On 11/16/13 6:42 PM, Xinok wrote:
On Sunday, 17 November 2013 at 00:56:46 UTC, Andrei Alexandrescu wrote:
On 11/16/13 4:18 PM, Chris Cain wrote:
You have not shown how much faster it might be (it could be
only 1% faster) nor how much work it would take to discover (even an
ideal pivot choice for quicksort actually cannot be as fast as Timsort
on an already sorted sequence, and quicksort is not an appropriate
algorithm for accepting presorted subsequences).

There are well known tweaks to quicksort that make it operate well on
sorted or almost sorted sequences.

If you tweak for one scenario, you're only losing in other scenarios.

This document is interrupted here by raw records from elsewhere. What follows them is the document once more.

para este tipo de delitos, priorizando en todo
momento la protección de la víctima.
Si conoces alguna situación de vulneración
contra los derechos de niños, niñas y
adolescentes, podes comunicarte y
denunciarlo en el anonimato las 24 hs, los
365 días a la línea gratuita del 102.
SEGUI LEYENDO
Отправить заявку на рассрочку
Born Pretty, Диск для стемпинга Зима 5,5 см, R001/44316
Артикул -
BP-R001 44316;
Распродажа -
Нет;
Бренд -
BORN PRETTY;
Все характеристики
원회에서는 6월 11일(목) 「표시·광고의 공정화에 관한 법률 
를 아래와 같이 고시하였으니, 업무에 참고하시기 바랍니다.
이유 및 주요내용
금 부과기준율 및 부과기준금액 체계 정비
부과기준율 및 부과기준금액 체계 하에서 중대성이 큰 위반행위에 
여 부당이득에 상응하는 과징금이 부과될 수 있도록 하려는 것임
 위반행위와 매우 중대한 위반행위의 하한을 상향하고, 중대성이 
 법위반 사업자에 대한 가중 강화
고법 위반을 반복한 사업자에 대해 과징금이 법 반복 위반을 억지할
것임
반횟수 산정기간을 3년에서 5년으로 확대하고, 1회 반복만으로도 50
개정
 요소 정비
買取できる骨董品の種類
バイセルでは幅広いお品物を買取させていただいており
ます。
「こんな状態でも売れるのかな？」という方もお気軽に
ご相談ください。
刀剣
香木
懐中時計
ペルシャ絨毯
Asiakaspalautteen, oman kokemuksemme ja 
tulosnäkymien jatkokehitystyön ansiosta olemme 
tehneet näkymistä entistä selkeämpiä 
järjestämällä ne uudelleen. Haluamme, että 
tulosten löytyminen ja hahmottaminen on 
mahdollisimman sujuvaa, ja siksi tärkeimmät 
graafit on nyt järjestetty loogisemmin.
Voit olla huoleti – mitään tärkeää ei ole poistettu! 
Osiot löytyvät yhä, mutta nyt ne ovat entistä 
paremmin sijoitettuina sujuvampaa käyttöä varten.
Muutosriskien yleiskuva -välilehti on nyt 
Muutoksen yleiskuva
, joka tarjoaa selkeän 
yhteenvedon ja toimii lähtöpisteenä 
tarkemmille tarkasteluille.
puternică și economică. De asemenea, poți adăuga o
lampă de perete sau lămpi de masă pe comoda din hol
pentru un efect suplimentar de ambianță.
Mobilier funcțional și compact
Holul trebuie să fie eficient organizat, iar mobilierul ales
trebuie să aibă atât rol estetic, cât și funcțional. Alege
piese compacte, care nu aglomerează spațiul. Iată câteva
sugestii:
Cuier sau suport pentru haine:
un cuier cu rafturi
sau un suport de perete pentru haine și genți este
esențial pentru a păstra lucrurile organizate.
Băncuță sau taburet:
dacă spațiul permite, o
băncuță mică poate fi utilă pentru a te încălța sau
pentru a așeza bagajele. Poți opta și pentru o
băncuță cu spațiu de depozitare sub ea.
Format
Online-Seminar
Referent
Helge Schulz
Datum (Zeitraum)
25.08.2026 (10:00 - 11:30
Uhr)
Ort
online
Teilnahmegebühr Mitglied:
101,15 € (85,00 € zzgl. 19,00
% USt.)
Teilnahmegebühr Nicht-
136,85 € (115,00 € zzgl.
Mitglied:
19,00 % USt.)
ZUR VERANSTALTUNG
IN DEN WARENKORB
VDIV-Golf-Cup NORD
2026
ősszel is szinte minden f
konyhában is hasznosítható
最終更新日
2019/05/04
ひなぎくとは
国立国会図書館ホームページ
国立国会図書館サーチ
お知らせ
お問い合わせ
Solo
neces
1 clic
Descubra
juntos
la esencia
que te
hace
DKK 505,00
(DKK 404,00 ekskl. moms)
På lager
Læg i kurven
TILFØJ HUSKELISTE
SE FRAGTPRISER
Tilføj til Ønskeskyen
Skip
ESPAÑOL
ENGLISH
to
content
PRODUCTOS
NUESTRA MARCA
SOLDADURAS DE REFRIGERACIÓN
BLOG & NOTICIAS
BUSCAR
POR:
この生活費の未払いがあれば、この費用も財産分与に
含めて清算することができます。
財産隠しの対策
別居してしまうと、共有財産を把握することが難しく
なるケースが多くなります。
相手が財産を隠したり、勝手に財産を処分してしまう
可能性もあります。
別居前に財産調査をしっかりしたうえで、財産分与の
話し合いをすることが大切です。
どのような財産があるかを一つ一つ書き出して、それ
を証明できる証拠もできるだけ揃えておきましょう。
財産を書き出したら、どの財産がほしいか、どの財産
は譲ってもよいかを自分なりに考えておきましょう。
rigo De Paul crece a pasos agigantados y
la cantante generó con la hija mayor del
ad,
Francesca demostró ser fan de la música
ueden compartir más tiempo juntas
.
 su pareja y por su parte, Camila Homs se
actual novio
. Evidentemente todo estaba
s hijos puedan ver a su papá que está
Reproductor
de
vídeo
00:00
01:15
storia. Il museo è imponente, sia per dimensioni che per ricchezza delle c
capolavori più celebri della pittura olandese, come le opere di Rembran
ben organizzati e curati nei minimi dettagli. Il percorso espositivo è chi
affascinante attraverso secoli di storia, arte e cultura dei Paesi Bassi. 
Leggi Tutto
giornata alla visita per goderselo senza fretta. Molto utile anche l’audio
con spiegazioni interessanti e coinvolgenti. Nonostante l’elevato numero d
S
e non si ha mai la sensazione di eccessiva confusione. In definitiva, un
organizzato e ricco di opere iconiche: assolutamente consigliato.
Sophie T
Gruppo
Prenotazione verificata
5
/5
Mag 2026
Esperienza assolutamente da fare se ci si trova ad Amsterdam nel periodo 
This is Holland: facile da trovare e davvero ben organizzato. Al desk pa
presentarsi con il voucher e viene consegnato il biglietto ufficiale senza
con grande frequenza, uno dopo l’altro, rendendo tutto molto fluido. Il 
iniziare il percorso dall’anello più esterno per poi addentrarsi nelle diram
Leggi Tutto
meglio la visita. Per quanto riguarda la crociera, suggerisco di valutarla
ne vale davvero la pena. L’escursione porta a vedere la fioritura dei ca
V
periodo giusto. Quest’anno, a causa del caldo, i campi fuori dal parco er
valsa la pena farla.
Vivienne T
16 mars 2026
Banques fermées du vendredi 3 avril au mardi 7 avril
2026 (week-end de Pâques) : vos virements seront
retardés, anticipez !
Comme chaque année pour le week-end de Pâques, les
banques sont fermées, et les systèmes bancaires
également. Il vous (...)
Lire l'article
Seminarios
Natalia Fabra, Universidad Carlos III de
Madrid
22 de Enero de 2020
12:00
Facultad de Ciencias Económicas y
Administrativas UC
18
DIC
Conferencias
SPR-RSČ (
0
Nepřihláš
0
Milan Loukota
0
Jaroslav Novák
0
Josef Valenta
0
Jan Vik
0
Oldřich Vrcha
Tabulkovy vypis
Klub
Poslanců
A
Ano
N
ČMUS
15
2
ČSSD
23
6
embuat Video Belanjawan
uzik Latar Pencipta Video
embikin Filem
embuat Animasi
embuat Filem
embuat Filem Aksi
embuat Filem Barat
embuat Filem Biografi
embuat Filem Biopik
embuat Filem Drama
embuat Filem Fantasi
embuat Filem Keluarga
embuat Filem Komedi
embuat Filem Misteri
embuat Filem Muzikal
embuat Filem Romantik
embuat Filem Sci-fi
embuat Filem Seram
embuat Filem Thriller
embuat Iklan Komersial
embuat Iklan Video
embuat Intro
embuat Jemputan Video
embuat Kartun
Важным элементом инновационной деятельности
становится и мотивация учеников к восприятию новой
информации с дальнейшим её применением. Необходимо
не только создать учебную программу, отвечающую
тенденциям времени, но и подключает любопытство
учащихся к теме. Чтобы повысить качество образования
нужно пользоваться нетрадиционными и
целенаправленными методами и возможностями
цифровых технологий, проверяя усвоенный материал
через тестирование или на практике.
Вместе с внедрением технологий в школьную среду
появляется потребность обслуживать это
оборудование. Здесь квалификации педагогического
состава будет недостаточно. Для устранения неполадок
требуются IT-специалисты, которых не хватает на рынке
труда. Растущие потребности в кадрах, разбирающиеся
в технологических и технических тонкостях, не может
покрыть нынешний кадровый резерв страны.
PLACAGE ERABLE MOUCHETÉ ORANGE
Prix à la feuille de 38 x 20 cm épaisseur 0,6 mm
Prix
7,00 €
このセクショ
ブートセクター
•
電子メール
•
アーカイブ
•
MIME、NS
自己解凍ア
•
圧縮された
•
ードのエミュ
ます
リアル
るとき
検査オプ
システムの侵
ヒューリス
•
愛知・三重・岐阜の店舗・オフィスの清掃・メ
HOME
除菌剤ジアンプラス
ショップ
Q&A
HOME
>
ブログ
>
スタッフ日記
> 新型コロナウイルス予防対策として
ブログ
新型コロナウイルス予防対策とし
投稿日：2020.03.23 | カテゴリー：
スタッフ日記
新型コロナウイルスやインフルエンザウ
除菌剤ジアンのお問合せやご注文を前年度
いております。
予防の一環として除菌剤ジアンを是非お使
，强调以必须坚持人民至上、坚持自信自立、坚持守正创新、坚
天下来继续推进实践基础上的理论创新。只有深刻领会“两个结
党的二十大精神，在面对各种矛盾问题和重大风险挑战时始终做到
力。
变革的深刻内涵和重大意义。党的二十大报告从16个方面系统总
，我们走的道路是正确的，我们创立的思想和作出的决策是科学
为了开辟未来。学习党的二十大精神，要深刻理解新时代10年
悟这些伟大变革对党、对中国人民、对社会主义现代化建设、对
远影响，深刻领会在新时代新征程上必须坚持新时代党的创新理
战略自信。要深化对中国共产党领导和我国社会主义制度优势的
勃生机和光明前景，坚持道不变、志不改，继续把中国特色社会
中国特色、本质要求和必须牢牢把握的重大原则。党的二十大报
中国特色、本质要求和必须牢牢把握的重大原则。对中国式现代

I am not so sure about that.

Timsort already performs ideally in these cases, as I've demonstrated.

Yes, it is also my understanding that Timsort does well on almost sorted data. The issue is one does not know a priori what the distribution of the data is.

Rather than optimizing quicksort for cases in which Timsort will still
be the victor, we should optimize for those cases in which quicksort is
already faster.

We should have a "good unstable sort" in addition to the "good stable sort" we already have. Seeing this as a competition between quicksort and timsort would be the wrong frame.

Probably a good step forward would be to hook a sort benchmarking corpus to our unittests. What are the consecrated corpora?